Não será outro o primeiro gesto do sumo poder presidencial que o de levar à emenda constitucional a condenação do casamento gay, no caminho de outros anátemas a barrar conquistas fundamentais dos direitos humanos e do feminismo, dos EUA da tradição democrata rooseveltiana, enraizada nos founding fathers . Foi esse arrasto geológico-político que se consumou no 2 de novembro, a ponto de transformar a palavra liberal num palavrão, e deixar o discurso de Kerry às portas do perigo de um novo macartismo, no uníssono dos evangélicos sobre a caça aos terroristas e a guerra de cem anos que o mandato abre - em branco - ao presidente da cruzada sem fim.
A História não deparou ainda este império todo-poderoso, e ao mesmo tempo apavorado - ao contrário da tranqüilidade romana, contra os bárbaros dos confins. De cabeça feita, uniforme, pela descomunal expropriação mediática do que pense a população. Da absoluta rejeição do exterior ou, sobretudo, de qualquer papel para as Nações Unidas frente à soberania americana.
Bush também sai do pleito sem nenhuma cobrança interna imediata do país que nele votou. Como ficam os outros Estados Unidos que, por uma vez, sabe que não há o retorno de praxe às reconciliações pós-eleitorais? A força do país progressista sabe que ecoa hoje maciça expectativa mundial. Kerry se tornou fiador e, ao mesmo tempo, prisioneiro do seu próprio diagnóstico de um racha, podendo chegar ao Armagedon. E os ouvidos surdos do contendor vitorioso lhe obrigam a encampar, desde logo, a vigília da lucidez perdedora.

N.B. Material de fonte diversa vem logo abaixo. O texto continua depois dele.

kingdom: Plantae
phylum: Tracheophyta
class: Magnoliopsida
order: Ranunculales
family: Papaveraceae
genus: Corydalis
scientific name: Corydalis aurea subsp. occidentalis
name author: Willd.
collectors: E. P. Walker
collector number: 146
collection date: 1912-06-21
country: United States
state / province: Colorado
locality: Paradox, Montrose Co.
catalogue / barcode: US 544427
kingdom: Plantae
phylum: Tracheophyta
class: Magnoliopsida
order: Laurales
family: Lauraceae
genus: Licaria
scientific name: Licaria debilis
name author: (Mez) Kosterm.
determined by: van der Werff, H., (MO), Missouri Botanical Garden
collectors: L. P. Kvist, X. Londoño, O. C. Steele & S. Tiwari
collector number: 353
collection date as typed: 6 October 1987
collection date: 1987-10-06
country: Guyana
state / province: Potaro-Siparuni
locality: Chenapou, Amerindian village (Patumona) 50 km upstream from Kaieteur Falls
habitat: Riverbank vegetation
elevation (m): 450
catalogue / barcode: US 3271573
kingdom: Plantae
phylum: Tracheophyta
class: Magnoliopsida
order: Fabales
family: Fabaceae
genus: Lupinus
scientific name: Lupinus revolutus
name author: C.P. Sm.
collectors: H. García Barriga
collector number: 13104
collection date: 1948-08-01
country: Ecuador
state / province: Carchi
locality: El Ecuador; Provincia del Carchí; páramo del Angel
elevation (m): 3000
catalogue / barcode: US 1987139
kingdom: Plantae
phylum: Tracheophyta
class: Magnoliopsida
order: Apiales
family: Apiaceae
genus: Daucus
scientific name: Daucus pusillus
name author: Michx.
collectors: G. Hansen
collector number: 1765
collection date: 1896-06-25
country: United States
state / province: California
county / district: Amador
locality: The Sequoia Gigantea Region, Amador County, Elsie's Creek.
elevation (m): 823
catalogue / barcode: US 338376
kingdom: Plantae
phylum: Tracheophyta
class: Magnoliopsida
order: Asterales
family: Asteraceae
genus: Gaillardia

Não se exclua de logo a possibilidade de assumir a liderança democrata no Senado, neste comportamento magnificamente inovador de manter à tona o poder democrático do confronto verdadeiro, que, aliás, lhe deu estatura nacional.
Não há, talvez, papel mais criador para que um liberal cumpra nos Estados Unidos agora, enquanto o país não volta à geléia geral pós-eleitoral. Impede-se, assim, a oposição de cair nas mãos de um radicalismo das esquerdas, que despontam para uma virulência inédita, com militância só comparável nas tribos religiosas do coração continental do país.
Kerry tem um prazo contra o relógio para acabar de dizer ao que veio, no relance em que se começa a perceber a América questionadora, laica, de Jefferson e Wilson - e não do monótono cantochão domingueiro, que começa a entoar o sacro império do século XXI.